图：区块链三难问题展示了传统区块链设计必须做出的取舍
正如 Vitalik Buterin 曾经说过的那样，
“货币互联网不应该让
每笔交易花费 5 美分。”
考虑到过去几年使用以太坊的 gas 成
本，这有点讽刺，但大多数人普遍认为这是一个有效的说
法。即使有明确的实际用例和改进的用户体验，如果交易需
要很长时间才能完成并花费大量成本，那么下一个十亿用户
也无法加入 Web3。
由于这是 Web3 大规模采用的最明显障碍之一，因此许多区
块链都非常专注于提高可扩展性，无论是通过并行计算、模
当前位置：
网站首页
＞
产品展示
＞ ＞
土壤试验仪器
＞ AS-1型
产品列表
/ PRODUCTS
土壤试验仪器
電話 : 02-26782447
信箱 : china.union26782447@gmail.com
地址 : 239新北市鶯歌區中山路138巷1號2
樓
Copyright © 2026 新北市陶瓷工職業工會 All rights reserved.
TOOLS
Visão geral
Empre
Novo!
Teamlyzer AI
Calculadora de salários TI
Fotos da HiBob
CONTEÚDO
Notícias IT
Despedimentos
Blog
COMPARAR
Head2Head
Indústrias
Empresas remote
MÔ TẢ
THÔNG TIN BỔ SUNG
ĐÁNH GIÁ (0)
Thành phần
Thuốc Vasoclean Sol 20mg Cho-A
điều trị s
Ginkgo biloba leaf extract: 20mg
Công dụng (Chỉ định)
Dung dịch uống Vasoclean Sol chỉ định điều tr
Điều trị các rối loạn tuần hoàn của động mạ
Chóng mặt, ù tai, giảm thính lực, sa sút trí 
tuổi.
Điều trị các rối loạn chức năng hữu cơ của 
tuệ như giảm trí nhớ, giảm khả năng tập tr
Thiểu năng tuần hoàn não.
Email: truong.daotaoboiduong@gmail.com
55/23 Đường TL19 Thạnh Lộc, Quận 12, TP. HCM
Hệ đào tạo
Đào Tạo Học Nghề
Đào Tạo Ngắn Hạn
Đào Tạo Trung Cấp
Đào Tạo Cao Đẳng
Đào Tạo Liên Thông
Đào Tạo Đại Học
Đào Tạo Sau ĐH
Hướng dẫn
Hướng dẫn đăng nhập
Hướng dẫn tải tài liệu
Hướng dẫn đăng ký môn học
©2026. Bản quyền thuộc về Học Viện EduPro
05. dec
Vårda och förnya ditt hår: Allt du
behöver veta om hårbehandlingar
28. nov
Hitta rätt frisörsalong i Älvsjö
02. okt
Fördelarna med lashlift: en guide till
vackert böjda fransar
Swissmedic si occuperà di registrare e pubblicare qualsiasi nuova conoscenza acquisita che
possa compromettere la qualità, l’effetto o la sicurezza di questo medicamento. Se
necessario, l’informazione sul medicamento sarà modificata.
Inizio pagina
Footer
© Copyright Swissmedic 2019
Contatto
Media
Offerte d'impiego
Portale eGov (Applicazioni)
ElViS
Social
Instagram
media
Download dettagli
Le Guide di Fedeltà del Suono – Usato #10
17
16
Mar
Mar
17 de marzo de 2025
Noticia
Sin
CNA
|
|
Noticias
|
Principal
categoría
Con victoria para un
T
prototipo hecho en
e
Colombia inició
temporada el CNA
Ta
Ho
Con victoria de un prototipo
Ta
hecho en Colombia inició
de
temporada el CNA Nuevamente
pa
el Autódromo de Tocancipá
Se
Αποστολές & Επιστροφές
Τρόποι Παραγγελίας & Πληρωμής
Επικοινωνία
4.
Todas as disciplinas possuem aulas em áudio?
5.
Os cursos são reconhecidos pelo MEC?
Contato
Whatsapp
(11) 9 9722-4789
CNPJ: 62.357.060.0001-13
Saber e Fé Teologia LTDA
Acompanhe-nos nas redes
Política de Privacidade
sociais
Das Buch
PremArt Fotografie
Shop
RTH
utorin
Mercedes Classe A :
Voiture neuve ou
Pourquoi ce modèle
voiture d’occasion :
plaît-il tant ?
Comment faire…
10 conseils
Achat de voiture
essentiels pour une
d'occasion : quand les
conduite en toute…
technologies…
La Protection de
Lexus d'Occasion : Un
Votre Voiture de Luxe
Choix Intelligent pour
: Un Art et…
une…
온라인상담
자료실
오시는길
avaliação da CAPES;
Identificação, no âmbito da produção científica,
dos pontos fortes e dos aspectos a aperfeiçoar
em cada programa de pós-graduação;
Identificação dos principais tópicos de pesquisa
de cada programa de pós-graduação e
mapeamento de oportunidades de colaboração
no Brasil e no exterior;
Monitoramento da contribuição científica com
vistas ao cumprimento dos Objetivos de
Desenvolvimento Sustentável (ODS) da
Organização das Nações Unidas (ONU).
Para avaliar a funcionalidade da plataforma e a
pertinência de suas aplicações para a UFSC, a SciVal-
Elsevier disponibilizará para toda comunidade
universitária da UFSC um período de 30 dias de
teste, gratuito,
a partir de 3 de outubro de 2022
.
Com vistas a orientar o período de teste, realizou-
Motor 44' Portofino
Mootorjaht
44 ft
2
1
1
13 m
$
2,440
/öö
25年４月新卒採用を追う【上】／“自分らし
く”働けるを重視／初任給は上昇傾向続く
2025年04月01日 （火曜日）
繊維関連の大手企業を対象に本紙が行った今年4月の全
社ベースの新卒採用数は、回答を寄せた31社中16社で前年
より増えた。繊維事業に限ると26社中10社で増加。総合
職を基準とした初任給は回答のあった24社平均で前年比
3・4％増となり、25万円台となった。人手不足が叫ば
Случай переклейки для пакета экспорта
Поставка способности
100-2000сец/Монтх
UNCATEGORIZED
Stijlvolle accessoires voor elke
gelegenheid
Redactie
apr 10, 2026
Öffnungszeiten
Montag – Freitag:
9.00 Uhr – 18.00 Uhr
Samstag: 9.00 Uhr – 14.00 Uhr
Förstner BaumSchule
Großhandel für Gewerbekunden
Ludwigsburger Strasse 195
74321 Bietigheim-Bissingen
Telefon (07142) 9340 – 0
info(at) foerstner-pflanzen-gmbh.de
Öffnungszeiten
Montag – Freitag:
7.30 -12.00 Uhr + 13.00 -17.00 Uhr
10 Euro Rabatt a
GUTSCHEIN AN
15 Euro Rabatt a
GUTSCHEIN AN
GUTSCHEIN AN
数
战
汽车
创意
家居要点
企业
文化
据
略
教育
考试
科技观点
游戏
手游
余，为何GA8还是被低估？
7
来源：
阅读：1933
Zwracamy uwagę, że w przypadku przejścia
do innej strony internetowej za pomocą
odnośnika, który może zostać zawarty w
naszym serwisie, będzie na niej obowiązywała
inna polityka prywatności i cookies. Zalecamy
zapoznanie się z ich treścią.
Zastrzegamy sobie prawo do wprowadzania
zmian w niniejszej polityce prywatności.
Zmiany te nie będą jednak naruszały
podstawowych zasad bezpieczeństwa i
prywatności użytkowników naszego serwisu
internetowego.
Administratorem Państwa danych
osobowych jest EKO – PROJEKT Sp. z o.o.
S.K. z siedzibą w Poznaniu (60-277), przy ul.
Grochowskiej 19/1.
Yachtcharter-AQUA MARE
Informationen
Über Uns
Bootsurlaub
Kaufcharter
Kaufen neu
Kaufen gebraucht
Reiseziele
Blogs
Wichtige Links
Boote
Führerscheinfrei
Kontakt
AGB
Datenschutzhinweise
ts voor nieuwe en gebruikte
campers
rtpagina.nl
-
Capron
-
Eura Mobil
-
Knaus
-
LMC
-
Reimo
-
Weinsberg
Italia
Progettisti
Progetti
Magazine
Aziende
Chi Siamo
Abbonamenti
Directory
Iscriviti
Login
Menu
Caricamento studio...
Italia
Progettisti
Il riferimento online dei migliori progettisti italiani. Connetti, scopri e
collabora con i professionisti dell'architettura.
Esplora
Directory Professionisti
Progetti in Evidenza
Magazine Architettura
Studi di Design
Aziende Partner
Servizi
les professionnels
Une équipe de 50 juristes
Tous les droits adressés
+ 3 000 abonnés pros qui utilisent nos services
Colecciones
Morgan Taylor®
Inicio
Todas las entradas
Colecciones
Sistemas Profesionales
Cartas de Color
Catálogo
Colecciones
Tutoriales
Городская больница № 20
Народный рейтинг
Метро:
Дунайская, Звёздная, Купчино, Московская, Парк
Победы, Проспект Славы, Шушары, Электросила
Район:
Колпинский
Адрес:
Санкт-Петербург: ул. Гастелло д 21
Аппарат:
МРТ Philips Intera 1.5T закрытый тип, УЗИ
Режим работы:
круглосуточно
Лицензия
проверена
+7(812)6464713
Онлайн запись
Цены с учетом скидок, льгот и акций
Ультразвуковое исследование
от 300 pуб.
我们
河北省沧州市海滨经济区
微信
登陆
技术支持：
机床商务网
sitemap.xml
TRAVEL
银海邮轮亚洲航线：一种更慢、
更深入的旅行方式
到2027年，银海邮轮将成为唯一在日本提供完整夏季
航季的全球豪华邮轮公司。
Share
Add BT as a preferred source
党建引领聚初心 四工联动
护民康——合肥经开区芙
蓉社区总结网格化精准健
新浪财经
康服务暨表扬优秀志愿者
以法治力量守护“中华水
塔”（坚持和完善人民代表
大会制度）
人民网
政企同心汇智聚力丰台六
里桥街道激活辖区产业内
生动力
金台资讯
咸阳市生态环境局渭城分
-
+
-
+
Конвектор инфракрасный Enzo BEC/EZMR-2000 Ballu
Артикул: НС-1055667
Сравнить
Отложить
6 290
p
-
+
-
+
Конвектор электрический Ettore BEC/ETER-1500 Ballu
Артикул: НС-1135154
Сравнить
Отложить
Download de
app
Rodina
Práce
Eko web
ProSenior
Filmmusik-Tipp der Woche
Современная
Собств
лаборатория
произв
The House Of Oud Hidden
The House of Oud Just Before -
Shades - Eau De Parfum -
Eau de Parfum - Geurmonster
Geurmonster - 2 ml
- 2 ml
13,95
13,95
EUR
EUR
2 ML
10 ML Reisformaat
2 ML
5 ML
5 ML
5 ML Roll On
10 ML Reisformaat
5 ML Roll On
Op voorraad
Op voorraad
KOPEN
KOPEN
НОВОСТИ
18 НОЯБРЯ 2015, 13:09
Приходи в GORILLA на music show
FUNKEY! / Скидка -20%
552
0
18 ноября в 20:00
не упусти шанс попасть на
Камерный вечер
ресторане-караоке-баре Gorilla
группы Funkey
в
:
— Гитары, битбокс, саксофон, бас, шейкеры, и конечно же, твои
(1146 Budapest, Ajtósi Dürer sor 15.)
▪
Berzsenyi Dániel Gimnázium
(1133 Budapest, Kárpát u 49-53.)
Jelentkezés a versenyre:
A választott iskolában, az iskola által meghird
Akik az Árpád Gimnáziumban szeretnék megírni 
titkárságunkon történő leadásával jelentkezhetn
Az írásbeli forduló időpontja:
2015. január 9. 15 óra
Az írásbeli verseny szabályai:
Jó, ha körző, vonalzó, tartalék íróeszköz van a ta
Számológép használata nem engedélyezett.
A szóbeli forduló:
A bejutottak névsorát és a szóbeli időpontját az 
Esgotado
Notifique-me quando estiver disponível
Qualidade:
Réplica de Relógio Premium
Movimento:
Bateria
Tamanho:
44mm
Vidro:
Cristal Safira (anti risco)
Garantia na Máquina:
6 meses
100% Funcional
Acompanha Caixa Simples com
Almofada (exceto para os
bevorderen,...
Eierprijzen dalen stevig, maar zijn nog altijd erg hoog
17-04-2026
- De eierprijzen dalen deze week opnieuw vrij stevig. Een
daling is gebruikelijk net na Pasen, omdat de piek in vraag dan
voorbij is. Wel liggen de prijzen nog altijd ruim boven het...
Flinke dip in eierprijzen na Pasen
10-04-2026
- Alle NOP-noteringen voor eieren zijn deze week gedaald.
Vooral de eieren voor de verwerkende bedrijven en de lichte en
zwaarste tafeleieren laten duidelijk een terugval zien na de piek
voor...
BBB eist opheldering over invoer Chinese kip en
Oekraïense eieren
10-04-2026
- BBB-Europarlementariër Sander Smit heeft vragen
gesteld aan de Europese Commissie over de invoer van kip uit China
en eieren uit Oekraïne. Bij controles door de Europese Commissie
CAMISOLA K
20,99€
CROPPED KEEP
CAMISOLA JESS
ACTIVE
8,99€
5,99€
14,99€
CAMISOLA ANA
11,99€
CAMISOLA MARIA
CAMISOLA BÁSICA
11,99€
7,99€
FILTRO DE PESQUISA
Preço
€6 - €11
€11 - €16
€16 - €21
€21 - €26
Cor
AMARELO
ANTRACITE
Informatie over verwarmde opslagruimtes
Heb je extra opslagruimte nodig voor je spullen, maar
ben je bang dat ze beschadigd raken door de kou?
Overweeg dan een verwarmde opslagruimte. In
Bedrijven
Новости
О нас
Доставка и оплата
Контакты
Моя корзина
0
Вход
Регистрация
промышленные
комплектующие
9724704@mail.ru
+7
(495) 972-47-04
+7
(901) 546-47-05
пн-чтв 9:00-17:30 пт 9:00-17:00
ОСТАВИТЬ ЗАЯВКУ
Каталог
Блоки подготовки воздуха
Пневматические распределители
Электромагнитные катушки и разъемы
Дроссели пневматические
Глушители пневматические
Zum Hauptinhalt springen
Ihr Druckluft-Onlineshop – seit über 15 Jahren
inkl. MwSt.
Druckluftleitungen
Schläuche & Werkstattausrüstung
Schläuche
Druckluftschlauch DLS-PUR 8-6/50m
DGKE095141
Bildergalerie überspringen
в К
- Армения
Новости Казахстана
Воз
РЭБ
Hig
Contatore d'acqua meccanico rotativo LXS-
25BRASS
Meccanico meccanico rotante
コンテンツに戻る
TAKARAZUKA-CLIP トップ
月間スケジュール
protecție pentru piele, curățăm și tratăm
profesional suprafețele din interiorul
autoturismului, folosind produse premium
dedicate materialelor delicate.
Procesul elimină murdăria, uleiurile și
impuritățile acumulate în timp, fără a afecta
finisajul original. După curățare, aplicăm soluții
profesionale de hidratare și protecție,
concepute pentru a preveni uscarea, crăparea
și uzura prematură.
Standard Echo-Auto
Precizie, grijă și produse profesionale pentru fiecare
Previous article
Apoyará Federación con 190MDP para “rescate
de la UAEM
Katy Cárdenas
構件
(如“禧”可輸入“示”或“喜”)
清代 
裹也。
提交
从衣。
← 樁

### Task goal
In the listing above, find the line containing "18 ноября в 20:00" and the line containing "A választott iskolában, az". Output them and every line between, exactly, and nothing else.

### Result of this task
18 ноября в 20:00
не упусти шанс попасть на
Камерный вечер
ресторане-караоке-баре Gorilla
группы Funkey
в
:
— Гитары, битбокс, саксофон, бас, шейкеры, и конечно же, твои
(1146 Budapest, Ajtósi Dürer sor 15.)
▪
Berzsenyi Dániel Gimnázium
(1133 Budapest, Kárpát u 49-53.)
Jelentkezés a versenyre:
A választott iskolában, az iskola által meghird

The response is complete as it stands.